- [文本摘录]:
● ● ● ● ● ● ●

思路:吧數組分成sqrt(n)塊 當給出更新的長度大於sqrt(n)時我們去樹狀數組暴力更新每個點,小於時,我們讓lazy[x]+=y表示下標x的倍數的位置每個都+=y,詢問時先算樹狀數組的區間,然後再看lazy是否有過標記,ans+=(10/2-3/2)*lazy【2】意思是【3——10】這個區間2的倍數的個數所給出的貢獻。
#include <cstdio>
#include <cstring>
#include <algorithm>
#include <set>
#include<iostream>
#include<vector>
#include<bits/stdc++.h>
using namespace std;
typedef long long ll;
#define SIS std::ios::sync_with_stdio(false)
#define space putchar(' ')
#define enter putchar('\n')
#define lson root<<1
#define rson root<<1|1
typedef pair<int,int> PII;
const int mod=1e4+7;
const int N=2e5+10;
const int inf=0x7f7f7f7f;
ll gcd(ll a,ll b)
{
return b==0?a:gcd(b,a%b);
}
ll lcm(ll a,ll b)
{
return a*(b/gcd(a,b));
}
template <class T>
void read(T &x)
{
char c;
bool op = 0;
while(c = getchar(), c < '0' || c > '9')
if(c == '-')
op = 1;
x = c - '0';
while(c = getchar(), c >= '0' && c <= '9')
x = x * 10 + c - '0';
if(op)
x = -x;
}
template <class T>
void write(T x)
{
if(x < 0)
x = -x, putchar('-');
if(x >= 10)
write(x / 10);
putchar('0' + x % 10);
}
int block;
ll a[N],lazy[N];
int n,m;
int lowbit(int x)
{
return x&-x;
}
void update(int x,int k)
{
while(x<=n)
{
a[x]+=k;
x+=lowbit(x);
}
}
ll query(int x)
{
ll ans=0;
while(x>0)
{
ans+=a[x];
x-=lowbit(x);
}
return ans;
}
int main()
{
SIS;
cin>>n>>m;
block=sqrt(n);
while(m--)
{
int op,x,y;
cin>>op>>x>>y;
if(op==1)
{
if(x<=block){
lazy[x]+=y;
}else{
for(int i=x;i<=n;i+=x)
update(i,y);
}
}
else
{
ll ans=query(y)-query(x-1);
for(int i=1;i<=block;i++)
ans+=(y/i-(x-1)/i)*lazy[i];
cout<<ans<<endl;
}
}
return 0;
}

● ● ● ● ● ● ●

- [任务要求 1]: 请从题解中找出以含有“思路:吧數組分成sqrt(n”的文字开头、以“#define enter putchar('\n')”结尾的那一段，一字不改地返回。
题解与记录彼此独立，互不相关。

● ● ● ● ● ● ●

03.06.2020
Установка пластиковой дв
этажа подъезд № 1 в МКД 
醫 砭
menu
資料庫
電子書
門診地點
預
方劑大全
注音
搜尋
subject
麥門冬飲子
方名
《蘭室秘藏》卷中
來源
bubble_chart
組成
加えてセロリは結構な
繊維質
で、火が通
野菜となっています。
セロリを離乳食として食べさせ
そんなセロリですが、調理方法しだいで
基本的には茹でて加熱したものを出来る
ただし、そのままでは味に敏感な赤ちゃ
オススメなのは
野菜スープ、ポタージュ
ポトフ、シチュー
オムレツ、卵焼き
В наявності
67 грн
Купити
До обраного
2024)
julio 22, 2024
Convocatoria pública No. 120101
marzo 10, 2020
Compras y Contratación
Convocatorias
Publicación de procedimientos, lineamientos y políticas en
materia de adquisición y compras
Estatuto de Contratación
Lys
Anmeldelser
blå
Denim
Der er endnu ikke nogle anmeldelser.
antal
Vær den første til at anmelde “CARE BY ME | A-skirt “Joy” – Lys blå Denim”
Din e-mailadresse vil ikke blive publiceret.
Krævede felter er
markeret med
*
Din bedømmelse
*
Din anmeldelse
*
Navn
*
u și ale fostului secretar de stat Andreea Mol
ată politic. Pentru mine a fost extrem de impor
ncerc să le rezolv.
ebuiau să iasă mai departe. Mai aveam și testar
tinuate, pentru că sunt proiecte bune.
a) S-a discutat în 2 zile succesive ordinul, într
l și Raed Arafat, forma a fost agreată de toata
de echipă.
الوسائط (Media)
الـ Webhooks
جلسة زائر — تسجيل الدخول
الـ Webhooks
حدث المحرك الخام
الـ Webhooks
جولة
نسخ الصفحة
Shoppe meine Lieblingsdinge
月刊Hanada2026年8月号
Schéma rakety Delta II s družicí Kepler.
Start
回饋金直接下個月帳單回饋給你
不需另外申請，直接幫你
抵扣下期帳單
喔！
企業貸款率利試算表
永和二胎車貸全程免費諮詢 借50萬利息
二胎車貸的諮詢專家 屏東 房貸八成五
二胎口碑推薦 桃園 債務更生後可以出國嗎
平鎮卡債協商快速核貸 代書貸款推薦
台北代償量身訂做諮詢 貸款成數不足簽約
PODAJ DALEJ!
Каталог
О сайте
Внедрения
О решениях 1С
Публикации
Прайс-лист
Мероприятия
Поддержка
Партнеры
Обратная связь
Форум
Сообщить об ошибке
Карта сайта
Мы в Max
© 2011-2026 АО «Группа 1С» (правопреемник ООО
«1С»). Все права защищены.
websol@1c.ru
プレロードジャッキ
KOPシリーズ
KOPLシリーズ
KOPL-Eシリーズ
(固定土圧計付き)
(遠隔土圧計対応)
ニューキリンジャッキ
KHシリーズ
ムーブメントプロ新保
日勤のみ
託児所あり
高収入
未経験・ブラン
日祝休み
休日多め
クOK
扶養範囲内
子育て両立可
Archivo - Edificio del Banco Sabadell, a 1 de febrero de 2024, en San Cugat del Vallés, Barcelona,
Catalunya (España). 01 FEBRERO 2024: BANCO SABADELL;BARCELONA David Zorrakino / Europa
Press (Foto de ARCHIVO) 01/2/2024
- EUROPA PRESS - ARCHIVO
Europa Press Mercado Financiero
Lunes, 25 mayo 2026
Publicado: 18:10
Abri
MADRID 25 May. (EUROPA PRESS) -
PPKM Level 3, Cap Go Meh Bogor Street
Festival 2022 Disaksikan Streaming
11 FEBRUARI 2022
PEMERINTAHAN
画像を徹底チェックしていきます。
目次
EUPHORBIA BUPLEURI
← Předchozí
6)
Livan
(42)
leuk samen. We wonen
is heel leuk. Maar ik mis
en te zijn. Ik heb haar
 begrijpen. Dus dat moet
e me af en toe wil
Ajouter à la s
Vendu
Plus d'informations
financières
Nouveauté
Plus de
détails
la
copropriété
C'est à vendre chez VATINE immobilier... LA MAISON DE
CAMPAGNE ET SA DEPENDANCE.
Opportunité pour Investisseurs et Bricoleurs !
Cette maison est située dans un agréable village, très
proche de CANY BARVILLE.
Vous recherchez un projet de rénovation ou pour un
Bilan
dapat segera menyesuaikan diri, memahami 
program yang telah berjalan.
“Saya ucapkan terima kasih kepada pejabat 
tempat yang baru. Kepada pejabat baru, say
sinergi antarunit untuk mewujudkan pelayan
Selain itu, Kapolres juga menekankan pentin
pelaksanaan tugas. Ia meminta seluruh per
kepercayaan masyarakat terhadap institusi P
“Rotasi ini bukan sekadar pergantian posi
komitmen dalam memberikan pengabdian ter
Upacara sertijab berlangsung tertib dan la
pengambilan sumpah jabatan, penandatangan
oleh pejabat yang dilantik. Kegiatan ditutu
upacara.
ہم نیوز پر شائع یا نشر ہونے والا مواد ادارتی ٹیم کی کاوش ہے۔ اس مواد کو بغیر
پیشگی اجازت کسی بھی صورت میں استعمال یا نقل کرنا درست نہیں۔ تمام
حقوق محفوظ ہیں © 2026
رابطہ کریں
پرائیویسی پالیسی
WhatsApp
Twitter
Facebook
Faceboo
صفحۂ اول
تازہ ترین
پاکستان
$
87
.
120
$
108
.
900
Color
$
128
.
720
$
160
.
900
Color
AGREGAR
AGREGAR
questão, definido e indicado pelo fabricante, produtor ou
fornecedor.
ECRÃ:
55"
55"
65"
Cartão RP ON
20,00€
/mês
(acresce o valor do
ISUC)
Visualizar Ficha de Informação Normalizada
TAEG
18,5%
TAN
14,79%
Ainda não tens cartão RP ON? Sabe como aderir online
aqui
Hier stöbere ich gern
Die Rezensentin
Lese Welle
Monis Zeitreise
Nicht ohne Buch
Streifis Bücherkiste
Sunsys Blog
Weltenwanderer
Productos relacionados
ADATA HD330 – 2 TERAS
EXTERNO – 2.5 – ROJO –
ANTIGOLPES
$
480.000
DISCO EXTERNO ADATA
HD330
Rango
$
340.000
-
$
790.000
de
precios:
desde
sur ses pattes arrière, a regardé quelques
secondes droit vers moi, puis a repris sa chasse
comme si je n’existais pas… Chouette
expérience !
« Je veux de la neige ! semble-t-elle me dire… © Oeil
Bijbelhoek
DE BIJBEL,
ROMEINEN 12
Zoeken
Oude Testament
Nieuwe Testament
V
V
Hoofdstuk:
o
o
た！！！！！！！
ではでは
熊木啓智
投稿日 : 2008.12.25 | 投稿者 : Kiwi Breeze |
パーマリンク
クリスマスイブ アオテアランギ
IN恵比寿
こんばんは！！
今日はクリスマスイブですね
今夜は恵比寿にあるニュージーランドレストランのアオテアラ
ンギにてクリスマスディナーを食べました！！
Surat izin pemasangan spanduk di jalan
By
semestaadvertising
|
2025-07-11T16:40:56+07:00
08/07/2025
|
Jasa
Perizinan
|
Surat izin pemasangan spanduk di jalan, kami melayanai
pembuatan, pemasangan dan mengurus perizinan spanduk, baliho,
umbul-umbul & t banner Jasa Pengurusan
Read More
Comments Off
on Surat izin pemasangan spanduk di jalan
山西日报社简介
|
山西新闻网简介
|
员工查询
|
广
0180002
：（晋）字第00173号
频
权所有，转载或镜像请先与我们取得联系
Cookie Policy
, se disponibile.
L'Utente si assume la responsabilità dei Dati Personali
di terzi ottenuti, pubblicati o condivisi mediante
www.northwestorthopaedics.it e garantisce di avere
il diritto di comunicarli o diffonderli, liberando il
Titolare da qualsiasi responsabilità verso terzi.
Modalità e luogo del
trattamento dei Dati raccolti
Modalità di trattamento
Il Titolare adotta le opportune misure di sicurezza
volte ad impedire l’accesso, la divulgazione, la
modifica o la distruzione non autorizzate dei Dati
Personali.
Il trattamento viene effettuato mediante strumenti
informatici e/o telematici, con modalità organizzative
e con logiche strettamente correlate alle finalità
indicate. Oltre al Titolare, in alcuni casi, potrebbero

● ● ● ● ● ● ●

- [任务要求 2]: 请把记录从开头一行起，到含有“PPKM Level 3, Cap Go Meh Bogor Street”的那一行为止（首尾两行都算在内），逐字重新打出来。

- [详细解答 1]:
思路:吧數組分成sqrt(n)塊 當給出更新的長度大於sqrt(n)時我們去樹狀數組暴力更新每個點,小於時,我們讓lazy[x]+=y表示下標x的倍數的位置每個都+=y,詢問時先算樹狀數組的區間,然後再看lazy是否有過標記,ans+=(10/2-3/2)*lazy【2】意思是【3——10】這個區間2的倍數的個數所給出的貢獻。
#include <cstdio>
#include <cstring>
#include <algorithm>
#include <set>
#include<iostream>
#include<vector>
#include<bits/stdc++.h>
using namespace std;
typedef long long ll;
#define SIS std::ios::sync_with_stdio(false)
#define space putchar(' ')
#define enter putchar('\n')

- [详细解答 2]:
03.06.2020
Установка пластиковой дв
этажа подъезд № 1 в МКД 
醫 砭
menu
資料庫
電子書
門診地點
預
方劑大全
注音
搜尋
subject
麥門冬飲子
方名
《蘭室秘藏》卷中
來源
bubble_chart
組成
加えてセロリは結構な
繊維質
で、火が通
野菜となっています。
セロリを離乳食として食べさせ
そんなセロリですが、調理方法しだいで
基本的には茹でて加熱したものを出来る
ただし、そのままでは味に敏感な赤ちゃ
オススメなのは
野菜スープ、ポタージュ
ポトフ、シチュー
オムレツ、卵焼き
В наявності
67 грн
Купити
До обраного
2024)
julio 22, 2024
Convocatoria pública No. 120101
marzo 10, 2020
Compras y Contratación
Convocatorias
Publicación de procedimientos, lineamientos y políticas en
materia de adquisición y compras
Estatuto de Contratación
Lys
Anmeldelser
blå
Denim
Der er endnu ikke nogle anmeldelser.
antal
Vær den første til at anmelde “CARE BY ME | A-skirt “Joy” – Lys blå Denim”
Din e-mailadresse vil ikke blive publiceret.
Krævede felter er
markeret med
*
Din bedømmelse
*
Din anmeldelse
*
Navn
*
u și ale fostului secretar de stat Andreea Mol
ată politic. Pentru mine a fost extrem de impor
ncerc să le rezolv.
ebuiau să iasă mai departe. Mai aveam și testar
tinuate, pentru că sunt proiecte bune.
a) S-a discutat în 2 zile succesive ordinul, într
l și Raed Arafat, forma a fost agreată de toata
de echipă.
الوسائط (Media)
الـ Webhooks
جلسة زائر — تسجيل الدخول
الـ Webhooks
حدث المحرك الخام
الـ Webhooks
جولة
نسخ الصفحة
Shoppe meine Lieblingsdinge
月刊Hanada2026年8月号
Schéma rakety Delta II s družicí Kepler.
Start
回饋金直接下個月帳單回饋給你
不需另外申請，直接幫你
抵扣下期帳單
喔！
企業貸款率利試算表
永和二胎車貸全程免費諮詢 借50萬利息
二胎車貸的諮詢專家 屏東 房貸八成五
二胎口碑推薦 桃園 債務更生後可以出國嗎
平鎮卡債協商快速核貸 代書貸款推薦
台北代償量身訂做諮詢 貸款成數不足簽約
PODAJ DALEJ!
Каталог
О сайте
Внедрения
О решениях 1С
Публикации
Прайс-лист
Мероприятия
Поддержка
Партнеры
Обратная связь
Форум
Сообщить об ошибке
Карта сайта
Мы в Max
© 2011-2026 АО «Группа 1С» (правопреемник ООО
«1С»). Все права защищены.
websol@1c.ru
プレロードジャッキ
KOPシリーズ
KOPLシリーズ
KOPL-Eシリーズ
(固定土圧計付き)
(遠隔土圧計対応)
ニューキリンジャッキ
KHシリーズ
ムーブメントプロ新保
日勤のみ
託児所あり
高収入
未経験・ブラン
日祝休み
休日多め
クOK
扶養範囲内
子育て両立可
Archivo - Edificio del Banco Sabadell, a 1 de febrero de 2024, en San Cugat del Vallés, Barcelona,
Catalunya (España). 01 FEBRERO 2024: BANCO SABADELL;BARCELONA David Zorrakino / Europa
Press (Foto de ARCHIVO) 01/2/2024
- EUROPA PRESS - ARCHIVO
Europa Press Mercado Financiero
Lunes, 25 mayo 2026
Publicado: 18:10
Abri
MADRID 25 May. (EUROPA PRESS) -
PPKM Level 3, Cap Go Meh Bogor Street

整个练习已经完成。